ASPEN computer simulation cases involving methanol, ethanol and propanol recycle have been completed. The results indicate that the yield of higher alcohols increased slightly until the quantity of recycled lower alcohol equaled the amount of that alcohol produced (i.e. when there is no net formation of the recycled alcohol). Above this point, no change in higher alcohol yield was observed. All cases were based on a 2/1 H2/CO feed ratio at 70 atm and 275°C. ASPEN PLUS simulations of the thermodynamics of higher alcohol synthesis were carried out based on non-ideal, equation-of-state models. The models used were the Peng-Robinson and the Redlich-Kwong-Aspen equations of state. The results of these simulations indicate very little difference between the results obtained with the ideal fluid model and the non-ideal models. No significant changes were found in reactant conversion, product distribution or product yield. All laboratory renovations are now complete.
A series of experiments in which the stirrer speed was varied during a methanol synthesis run with BASF S3-86 catalyst showed that mass transfer limitations were present at 750 psig reactor pressure and at space velocities of 5000 and 10000 sl/kg(cat.)-hr. There was no effect of stirrer speed on reaction rate at 2500 psig reactor pressure and 16500 sl/kg(cat.)-hr. space velocity. However, this was probably due to a close approach to equilibrium rather than to the lack of a mass transfer effect. The most plausible explanation for the presence of a mass transfer influence is the position of the gas feed dip tube relative to the agitator impeller.

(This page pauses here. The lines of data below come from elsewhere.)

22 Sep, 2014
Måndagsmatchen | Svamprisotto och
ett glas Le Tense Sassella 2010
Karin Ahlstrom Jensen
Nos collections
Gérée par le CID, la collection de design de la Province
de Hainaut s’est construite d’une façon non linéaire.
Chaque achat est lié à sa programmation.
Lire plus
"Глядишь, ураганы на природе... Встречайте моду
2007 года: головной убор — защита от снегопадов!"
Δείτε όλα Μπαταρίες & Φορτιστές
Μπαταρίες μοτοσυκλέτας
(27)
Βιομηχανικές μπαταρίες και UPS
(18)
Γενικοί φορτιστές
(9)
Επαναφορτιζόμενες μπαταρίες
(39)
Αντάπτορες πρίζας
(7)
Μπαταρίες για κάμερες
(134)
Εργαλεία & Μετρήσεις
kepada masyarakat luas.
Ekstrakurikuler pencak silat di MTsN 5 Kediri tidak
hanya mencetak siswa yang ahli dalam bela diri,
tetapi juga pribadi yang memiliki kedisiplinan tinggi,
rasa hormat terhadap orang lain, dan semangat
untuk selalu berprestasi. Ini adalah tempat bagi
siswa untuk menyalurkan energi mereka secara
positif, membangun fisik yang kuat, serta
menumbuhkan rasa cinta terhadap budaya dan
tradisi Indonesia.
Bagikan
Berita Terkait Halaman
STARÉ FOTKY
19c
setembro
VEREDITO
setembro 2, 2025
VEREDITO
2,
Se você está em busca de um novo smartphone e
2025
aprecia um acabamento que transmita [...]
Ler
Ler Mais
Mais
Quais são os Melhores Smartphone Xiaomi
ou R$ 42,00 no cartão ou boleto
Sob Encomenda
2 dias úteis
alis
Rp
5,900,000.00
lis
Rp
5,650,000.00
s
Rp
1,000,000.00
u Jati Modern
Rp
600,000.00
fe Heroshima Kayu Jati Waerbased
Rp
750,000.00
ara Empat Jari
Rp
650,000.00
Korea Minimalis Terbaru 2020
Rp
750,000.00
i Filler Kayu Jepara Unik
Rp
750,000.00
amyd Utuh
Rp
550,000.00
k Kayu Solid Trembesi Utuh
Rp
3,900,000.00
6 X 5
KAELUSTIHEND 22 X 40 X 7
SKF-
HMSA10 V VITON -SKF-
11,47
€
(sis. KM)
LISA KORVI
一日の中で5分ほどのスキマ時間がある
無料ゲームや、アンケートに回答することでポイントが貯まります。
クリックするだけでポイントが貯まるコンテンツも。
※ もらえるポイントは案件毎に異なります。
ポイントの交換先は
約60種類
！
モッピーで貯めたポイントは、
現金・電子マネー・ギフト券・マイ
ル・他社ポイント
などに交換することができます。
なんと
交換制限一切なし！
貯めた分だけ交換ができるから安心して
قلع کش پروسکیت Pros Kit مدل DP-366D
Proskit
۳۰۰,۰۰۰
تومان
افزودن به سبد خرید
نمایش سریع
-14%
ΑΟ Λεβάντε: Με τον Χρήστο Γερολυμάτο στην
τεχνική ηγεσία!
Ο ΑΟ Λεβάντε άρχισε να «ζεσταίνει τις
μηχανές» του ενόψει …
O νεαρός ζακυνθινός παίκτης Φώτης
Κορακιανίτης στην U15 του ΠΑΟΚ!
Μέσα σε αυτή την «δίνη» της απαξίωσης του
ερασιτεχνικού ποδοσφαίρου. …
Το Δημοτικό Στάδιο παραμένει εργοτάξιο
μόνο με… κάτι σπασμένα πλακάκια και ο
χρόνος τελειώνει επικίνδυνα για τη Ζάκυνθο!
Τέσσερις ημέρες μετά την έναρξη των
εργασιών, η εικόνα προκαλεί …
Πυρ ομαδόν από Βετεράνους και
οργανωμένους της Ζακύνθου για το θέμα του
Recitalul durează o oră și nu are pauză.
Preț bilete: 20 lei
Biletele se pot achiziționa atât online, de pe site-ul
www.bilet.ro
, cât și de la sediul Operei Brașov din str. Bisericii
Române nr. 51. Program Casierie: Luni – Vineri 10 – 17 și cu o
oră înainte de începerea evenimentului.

A second set of stirrer speed experiments using the same catalyst showed that feeding into the reactor headspace produced much lower reaction rates, compared with gas feed through a dip tube. The headspace feed also showed a strong dependence on stirrer speed, consistent with the dip tube feed results. In a ''blank' run at 375°C with decahydronaphthalene, about 110 mL of the initial charge of 150 mL remained in the reactor after 73 hours of operation at 375°C and 850 psig of hydrogen. The rate of hydrocarbon evolution was low throughout the run. Decalin is the most stable liquid identified to date. Three stirred autoclave runs with a commercial, high-pressure methanol synthesis catalyst (zinc chromite) slurried in decahydronaphthalene ended son after the initial catalyst reduction due to failures of the liquid return pump in the overhead system. However, the catalyst appeared to be reduced and the liquid appeared to be stable. 4 figs., 1 tab.